Your architect, principal engineer etc. (one spot-on job title I've seen is "product architect"), who in turn talks to the senior management.
Basically an engineer with a talent and experience for building products rather than a manager with superficial understanding of engineering. I think the most ambitious teams have someone like this on top - or at least around
I've had your type of product owner, but I've also had a product owner that was an ex-staff engineer. Companies should hire ex-engineer product owners, not strictly people-manager product owners.
Technical background doesn't always help in my experience - it's just a different role. Creating great product requires deep technical expertise to understand where the cutting edge is, vision to understand how it can be expanded and business expertise to understand what makes sense economically.
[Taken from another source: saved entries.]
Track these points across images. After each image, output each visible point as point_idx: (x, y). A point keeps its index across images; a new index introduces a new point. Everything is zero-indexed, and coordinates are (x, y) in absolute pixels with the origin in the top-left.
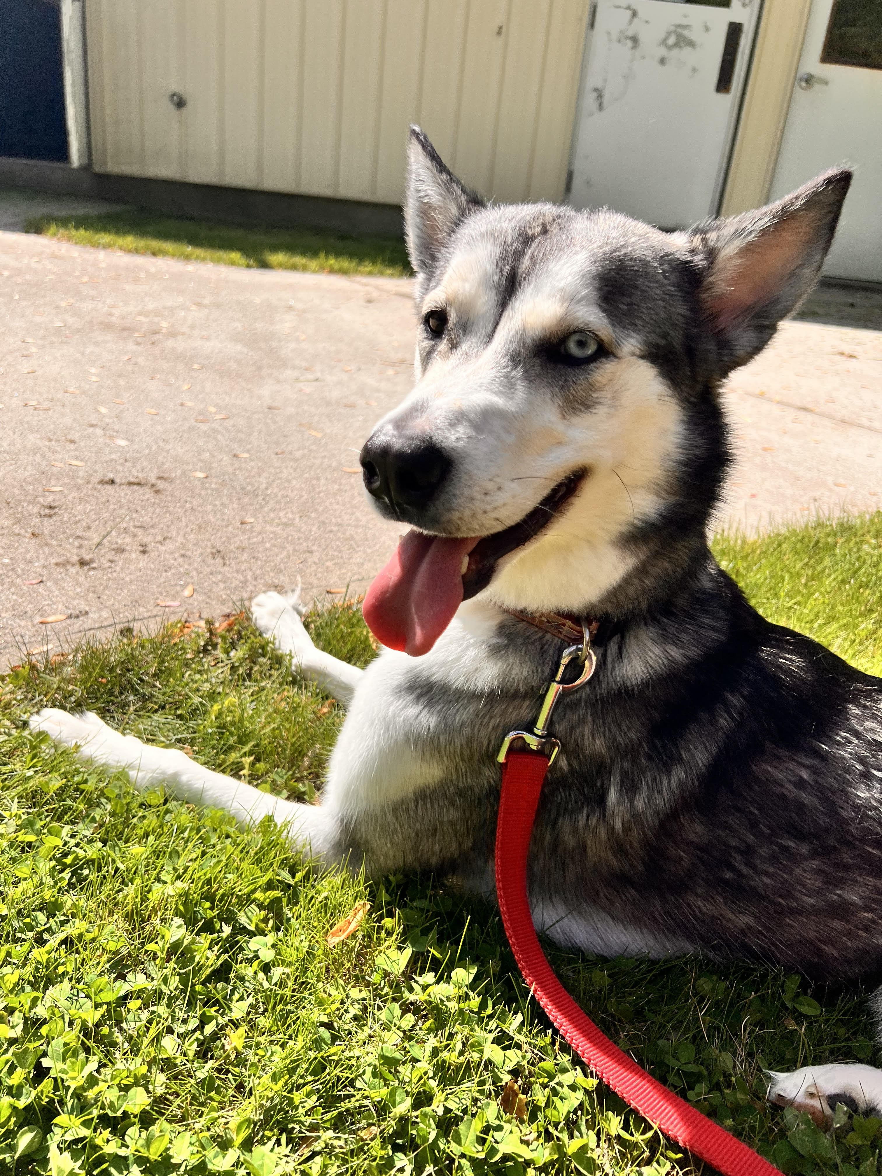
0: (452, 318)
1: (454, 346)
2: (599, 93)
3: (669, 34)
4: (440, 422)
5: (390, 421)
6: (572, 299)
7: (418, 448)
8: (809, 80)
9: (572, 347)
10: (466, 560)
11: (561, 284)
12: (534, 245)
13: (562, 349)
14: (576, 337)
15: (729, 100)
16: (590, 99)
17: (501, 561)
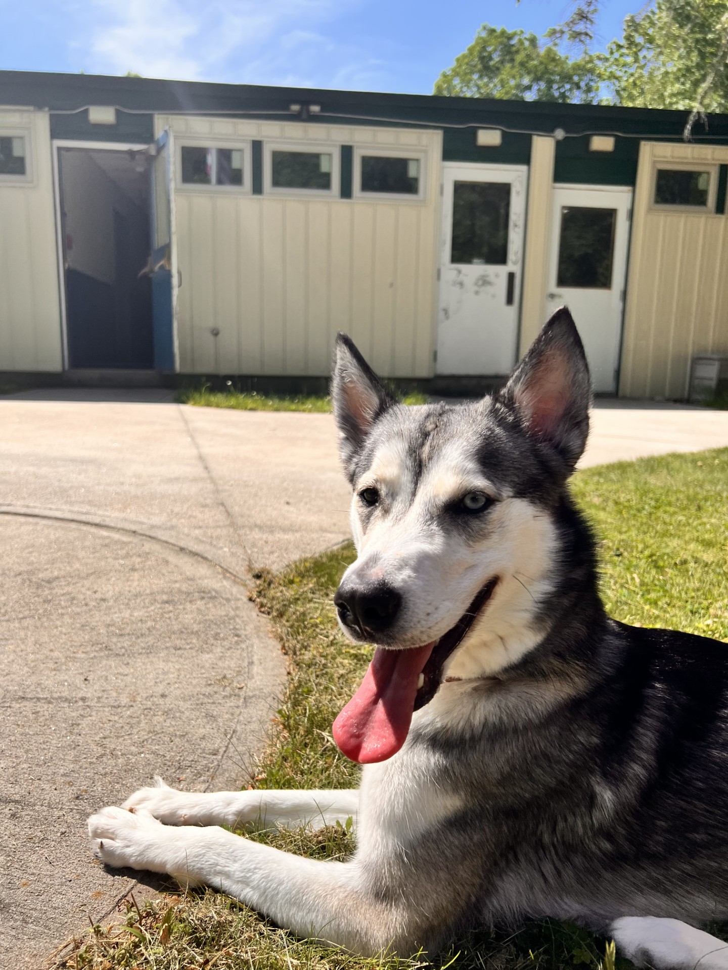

It's just not a manager's job, you can't perform it by collecting customer requirements in a spreadsheet.
If you have 10PMs and 90 devs today, and go to 8 "hybrid" PMs + 2 specialized PMs, you're probably still creating backlog items faster than that team can close them.
So you end up with some choices:
* do you move at the same speed, with fewer people?
* do you try to move faster, with less of a reduction in people? this could be trickier than it sounds because if the frequency of changes increases the frequency of unintended consequences likely does too, so your team will have to spend time reacting to that
I think the companies that win will be the second batch. It's what happens today, basically, but today you have to convince VCs or the public market to give you a bunch of more money to hire to 10x the team size. Getting a (one-off?) chance to do that through tooling improvements is a big gift, wasting it on reducing costs instead of increasing growth could be risky.